(AIM OF THE EXERCISE): Here are the records. Write out exactly the lines between the one holding "staining of benign" and the one holding "granular layer are", inclusive.

(RECORDS FOR THIS EXERCISE):
----
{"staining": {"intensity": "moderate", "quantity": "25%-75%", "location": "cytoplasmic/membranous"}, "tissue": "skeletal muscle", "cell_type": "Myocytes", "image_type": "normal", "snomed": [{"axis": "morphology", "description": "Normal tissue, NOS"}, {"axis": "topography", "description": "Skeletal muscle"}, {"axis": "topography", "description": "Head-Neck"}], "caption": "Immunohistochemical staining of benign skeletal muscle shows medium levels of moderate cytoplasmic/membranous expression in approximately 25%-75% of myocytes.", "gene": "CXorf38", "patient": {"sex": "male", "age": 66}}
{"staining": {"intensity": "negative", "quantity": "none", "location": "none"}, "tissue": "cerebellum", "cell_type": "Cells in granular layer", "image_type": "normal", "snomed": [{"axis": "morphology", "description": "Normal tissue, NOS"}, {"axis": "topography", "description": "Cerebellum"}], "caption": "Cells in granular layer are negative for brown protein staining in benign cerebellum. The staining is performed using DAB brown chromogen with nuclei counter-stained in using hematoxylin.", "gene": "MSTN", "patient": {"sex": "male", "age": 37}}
----
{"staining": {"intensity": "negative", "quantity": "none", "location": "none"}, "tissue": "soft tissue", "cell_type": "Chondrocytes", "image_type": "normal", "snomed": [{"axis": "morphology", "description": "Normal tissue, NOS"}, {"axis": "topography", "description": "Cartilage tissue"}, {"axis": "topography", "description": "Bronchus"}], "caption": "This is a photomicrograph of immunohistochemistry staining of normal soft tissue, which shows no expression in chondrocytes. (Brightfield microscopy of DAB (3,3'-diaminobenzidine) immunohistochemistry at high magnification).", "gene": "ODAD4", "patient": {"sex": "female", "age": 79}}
----
(EXERCISE RESPONSE):
{"staining": {"intensity": "moderate", "quantity": "25%-75%", "location": "cytoplasmic/membranous"}, "tissue": "skeletal muscle", "cell_type": "Myocytes", "image_type": "normal", "snomed": [{"axis": "morphology", "description": "Normal tissue, NOS"}, {"axis": "topography", "description": "Skeletal muscle"}, {"axis": "topography", "description": "Head-Neck"}], "caption": "Immunohistochemical staining of benign skeletal muscle shows medium levels of moderate cytoplasmic/membranous expression in approximately 25%-75% of myocytes.", "gene": "CXorf38", "patient": {"sex": "male", "age": 66}}
{"staining": {"intensity": "negative", "quantity": "none", "location": "none"}, "tissue": "cerebellum", "cell_type": "Cells in granular layer", "image_type": "normal", "snomed": [{"axis": "morphology", "description": "Normal tissue, NOS"}, {"axis": "topography", "description": "Cerebellum"}], "caption": "Cells in granular layer are negative for brown protein staining in benign cerebellum. The staining is performed using DAB brown chromogen with nuclei counter-stained in using hematoxylin.", "gene": "MSTN", "patient": {"sex": "male", "age": 37}}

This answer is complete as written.